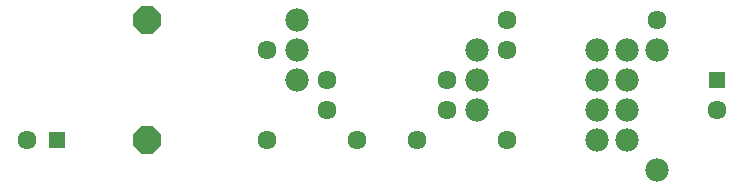
<source format=gbs>
G75*
%MOIN*%
%OFA0B0*%
%FSLAX25Y25*%
%IPPOS*%
%LPD*%
%AMOC8*
5,1,8,0,0,1.08239X$1,22.5*
%
%ADD10C,0.06343*%
%ADD11R,0.05556X0.05556*%
%ADD12C,0.07800*%
%ADD13OC8,0.09400*%
D10*
X0012260Y0033243D03*
X0092260Y0033243D03*
X0122260Y0033243D03*
X0142260Y0033243D03*
X0172260Y0033243D03*
X0152260Y0043243D03*
X0152260Y0053243D03*
X0172260Y0063243D03*
X0172260Y0073243D03*
X0222260Y0073243D03*
X0242260Y0043243D03*
X0112260Y0043243D03*
X0112260Y0053243D03*
X0092260Y0063243D03*
D11*
X0022260Y0033243D03*
X0242260Y0053243D03*
D12*
X0212260Y0053243D03*
X0202260Y0053243D03*
X0202260Y0043243D03*
X0212260Y0043243D03*
X0212260Y0033243D03*
X0202260Y0033243D03*
X0222260Y0023243D03*
X0162260Y0043243D03*
X0162260Y0053243D03*
X0162260Y0063243D03*
X0202260Y0063243D03*
X0212260Y0063243D03*
X0222260Y0063243D03*
X0102260Y0063243D03*
X0102260Y0073243D03*
X0102260Y0053243D03*
D13*
X0052260Y0073243D03*
X0052260Y0033243D03*
M02*

</source>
___
Problem to work on:
Your task is to transcribe exactly the lines from the one with "X0162260Y0043243D03*" through the end of the data, both included, and nothing besides.

Response to the task:
X0162260Y0043243D03*
X0162260Y0053243D03*
X0162260Y0063243D03*
X0202260Y0063243D03*
X0212260Y0063243D03*
X0222260Y0063243D03*
X0102260Y0063243D03*
X0102260Y0073243D03*
X0102260Y0053243D03*
D13*
X0052260Y0073243D03*
X0052260Y0033243D03*
M02*

</source>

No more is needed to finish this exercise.